§ **Consigne A**
Pouvez-vous résumer en deux phrases l'arrêt de la cour d'appel de Nîmes ?
§ **Consigne B**
Pouvez-vous rédiger la suite de l'arrêt de la cour d'appel de Nîmes, en reprenant après sa dernière phrase ?
====== Texte fourni
RÉPUBLIQUE FRANÇAISE
AU NOM DU PEUPLE FRANÇAIS
ARRÊT N°
N° RG 22/03865 -
N° Portalis DBVH-V-B7G-IUMW
AG
TJ DE CARPENTRAS
14 septembre 2022
RG:21/00897
[E]
C/
UDAF DU GARD - Mandataire de [B] [H]
Grosse délivrée
le 23/05/2024
à Me Frédéric Bassompierre
à Me Grégory Hanson
COUR D'APPEL DE NÎMES
CHAMBRE CIVILE
1ère chambre
ARRÊT DU 23 MAI 2024
Décision déférée à la cour : Jugement du tribunal judiciaire de Carpentras en date du 14 septembre 2022, N°21/00897
COMPOSITION DE LA COUR LORS DES DÉBATS ET DU DÉLIBÉRÉ :
Mme Isabelle Defarge, présidente de chambre,
Mme Delphine Duprat, conseillère,
Mme Audrey Gentilini, conseillère,
GREFFIER :
Mme Nadège Rodrigues, greffière, lors des débats, et Mme Audrey Bachimont, greffière, lors du prononcé,
DÉBATS :
A l'audience publique du 09 avril 2024, où l'affaire a été mise en délibéré au 23 mai 2024.
Les parties ont été avisées que l'arrêt sera prononcé par sa mise à disposition au greffe de la cour d'appel.
APPELANTE :
Mme [X] [E]
née le 04 juillet 1958 à [Localité 5]
[Adresse 3]
[Localité 4]
Représentée par Me Frédéric Bassompierre, avocat au barreau de Carpentras
INTIMÉE :
Mme [B] [H],
représentée par l'UDAF du Gard désignée en qualité de tutrice selon jugement du juge des tutelles de Carpentras du 07 décembre 2011
née le 20 février 1930 à [Localité 7]
[Adresse 1]
[Localité 5]
Représentée par Me Grégory Hanson, avocat au barreau de Nîmes
ARRÊT :
Arrêt contradictoire, prononcé publiquement et signé par Mme Isabelle Defarge, présidente de chambre, le 23 mai 2024, par mise à disposition au greffe de la cour.
============
====== Enregistrements affichés
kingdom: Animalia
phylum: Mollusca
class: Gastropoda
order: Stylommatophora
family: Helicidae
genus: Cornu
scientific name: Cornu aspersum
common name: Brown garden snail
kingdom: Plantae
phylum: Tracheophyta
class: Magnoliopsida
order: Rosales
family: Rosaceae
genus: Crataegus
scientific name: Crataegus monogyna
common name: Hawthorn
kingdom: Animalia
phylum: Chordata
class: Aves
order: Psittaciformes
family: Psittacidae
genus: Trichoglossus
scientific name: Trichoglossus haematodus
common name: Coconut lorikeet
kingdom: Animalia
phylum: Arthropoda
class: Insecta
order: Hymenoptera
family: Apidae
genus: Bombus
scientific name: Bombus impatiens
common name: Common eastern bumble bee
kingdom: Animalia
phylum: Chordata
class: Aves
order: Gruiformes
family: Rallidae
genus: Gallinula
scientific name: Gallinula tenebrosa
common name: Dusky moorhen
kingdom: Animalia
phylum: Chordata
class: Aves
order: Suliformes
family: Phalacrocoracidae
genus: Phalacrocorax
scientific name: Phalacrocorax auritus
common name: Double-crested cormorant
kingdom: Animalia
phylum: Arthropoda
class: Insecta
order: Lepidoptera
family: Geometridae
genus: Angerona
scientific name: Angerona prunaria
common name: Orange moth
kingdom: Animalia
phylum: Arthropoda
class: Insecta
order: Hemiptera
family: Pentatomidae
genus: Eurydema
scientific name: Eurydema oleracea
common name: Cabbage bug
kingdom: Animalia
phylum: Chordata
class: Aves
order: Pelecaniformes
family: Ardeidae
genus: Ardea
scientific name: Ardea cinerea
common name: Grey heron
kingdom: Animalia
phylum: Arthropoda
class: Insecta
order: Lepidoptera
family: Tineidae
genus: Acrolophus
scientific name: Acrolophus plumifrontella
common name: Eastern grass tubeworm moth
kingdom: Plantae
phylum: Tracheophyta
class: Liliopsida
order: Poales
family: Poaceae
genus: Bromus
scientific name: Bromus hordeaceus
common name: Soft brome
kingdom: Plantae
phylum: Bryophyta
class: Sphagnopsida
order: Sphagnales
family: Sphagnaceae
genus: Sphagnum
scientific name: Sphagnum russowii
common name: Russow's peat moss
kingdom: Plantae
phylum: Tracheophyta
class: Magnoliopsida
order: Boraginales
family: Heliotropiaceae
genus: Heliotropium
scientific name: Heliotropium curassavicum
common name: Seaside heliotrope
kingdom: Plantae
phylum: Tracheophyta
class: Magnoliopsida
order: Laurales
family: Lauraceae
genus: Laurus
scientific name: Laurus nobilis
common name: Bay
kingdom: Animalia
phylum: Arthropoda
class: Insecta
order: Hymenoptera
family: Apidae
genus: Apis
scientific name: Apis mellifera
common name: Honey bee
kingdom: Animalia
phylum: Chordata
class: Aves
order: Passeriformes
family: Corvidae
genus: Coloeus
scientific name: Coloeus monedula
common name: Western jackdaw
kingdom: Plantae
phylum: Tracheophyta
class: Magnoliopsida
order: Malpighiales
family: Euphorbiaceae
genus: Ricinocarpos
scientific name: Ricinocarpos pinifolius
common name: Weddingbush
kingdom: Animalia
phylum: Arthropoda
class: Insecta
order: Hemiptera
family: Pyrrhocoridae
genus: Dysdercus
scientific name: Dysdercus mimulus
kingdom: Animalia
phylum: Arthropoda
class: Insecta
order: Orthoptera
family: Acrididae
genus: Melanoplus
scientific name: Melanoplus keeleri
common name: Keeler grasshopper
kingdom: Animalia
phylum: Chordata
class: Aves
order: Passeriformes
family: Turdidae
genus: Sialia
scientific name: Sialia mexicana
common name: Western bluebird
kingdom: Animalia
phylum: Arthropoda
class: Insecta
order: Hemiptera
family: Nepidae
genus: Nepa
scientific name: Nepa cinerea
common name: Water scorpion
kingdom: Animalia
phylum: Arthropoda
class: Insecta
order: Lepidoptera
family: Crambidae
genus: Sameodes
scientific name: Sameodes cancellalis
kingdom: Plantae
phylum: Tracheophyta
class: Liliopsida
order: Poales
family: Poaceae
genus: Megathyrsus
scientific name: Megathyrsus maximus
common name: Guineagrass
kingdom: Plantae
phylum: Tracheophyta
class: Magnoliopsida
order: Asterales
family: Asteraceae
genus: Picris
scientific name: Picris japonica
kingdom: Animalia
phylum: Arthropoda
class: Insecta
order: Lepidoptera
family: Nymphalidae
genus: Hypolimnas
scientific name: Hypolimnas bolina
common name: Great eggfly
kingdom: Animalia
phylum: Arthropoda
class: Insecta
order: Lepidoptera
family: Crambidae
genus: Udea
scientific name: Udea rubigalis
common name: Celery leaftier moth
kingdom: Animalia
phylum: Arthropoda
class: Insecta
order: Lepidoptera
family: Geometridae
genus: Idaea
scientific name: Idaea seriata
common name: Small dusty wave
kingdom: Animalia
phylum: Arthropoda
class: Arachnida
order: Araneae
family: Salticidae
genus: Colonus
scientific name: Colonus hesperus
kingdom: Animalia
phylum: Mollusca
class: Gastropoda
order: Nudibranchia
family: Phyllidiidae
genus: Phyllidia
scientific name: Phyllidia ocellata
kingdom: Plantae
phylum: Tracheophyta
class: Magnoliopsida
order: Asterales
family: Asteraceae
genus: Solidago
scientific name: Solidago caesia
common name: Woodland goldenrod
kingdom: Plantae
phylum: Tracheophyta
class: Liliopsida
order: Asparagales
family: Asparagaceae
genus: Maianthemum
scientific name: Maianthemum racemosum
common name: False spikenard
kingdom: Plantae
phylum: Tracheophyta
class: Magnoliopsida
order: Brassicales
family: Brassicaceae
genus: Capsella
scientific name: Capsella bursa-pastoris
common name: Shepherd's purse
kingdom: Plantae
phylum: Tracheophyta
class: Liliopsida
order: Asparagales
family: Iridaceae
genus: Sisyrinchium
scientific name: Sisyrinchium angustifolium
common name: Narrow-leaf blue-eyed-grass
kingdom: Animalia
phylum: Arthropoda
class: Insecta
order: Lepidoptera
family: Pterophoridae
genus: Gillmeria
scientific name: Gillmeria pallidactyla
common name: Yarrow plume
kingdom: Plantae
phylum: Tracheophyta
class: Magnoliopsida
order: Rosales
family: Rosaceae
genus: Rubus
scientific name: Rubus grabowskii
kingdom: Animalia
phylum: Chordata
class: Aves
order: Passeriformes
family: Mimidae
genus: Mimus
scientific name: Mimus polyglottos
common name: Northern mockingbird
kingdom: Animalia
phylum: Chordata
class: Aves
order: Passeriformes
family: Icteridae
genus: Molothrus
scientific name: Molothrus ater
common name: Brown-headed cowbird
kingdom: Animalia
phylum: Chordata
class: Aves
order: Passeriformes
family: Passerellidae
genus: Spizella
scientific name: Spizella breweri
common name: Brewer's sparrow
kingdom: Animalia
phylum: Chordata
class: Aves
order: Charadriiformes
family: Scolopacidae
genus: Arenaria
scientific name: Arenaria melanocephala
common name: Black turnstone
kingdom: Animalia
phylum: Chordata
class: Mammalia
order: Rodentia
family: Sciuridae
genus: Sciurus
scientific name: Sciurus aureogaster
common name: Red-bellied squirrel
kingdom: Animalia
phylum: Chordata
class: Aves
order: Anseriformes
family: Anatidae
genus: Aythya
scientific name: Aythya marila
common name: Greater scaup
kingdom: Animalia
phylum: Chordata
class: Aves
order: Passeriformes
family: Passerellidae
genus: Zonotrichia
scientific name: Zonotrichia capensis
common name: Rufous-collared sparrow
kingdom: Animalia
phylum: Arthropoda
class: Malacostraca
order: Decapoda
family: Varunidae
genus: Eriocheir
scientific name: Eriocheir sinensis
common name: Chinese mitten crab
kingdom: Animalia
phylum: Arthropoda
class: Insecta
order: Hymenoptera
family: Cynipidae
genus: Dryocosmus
============
§ **Réponse A**
Le 23 mai 2024, la première chambre civile de la cour d'appel de Nîmes a rendu un arrêt contradictoire sur le jugement du tribunal judiciaire de Carpentras du 14 septembre 2022 qui lui était déféré. L'appelante est Mme [X] [E], et l'intimée est Mme [B] [H], représentée par l'UDAF du Gard, désignée comme sa tutrice par jugement du juge des tutelles de Carpentras du 7 décembre 2011.

§ **Réponse B**
EXPOSÉ DES FAITS ET DE LA PROCÉDURE
Par acte authentique reçu le 4 juin 2008 par Me [J], notaire à [Localité 6] (84), Mme [B] [H] a vendu à Mme [X] [E] la nue-propriété d'un bien immobilier situé [Adresse 2]).
Le prix de vente, fixé à 90 000 euros, a été immédiatement converti par les parties en une rente annuelle et viagère de 10 147,44 euros, payable le 5 de chaque mois en 12 termes égaux de 845,62 euros sans intérêts à compter du 5 juillet 2008.
Faisant valoir que Mme [E] n'avait pas réglé les arrérages de cette rente, Mme [H], représentée par sa tutrice, a fait assigner celle-ci devant le tribunal de grande instance de Carpentras qui, par jugement du 22 septembre 2016, a notamment ordonné la résolution de la vente.
Par arrêt du 21 décembre 2017, cette cour a déclaré irrecevable cette demande en résolution, faute de publication de la demande et a infirmé ce jugement.
Par courrier recommandé du 8 novembre 2019, l'UDAF du Gard en qualité de tutrice de Mme [H], a mis en demeure Mme [E] de régler sous quinzaine l'ensemble des rentes dues et restant impayées, lui a fait signifier la mise en demeure le 27 janvier 2020, puis lui a fait délivrer le 23 octobre 2020 une sommation de payer visant la clause résolutoire.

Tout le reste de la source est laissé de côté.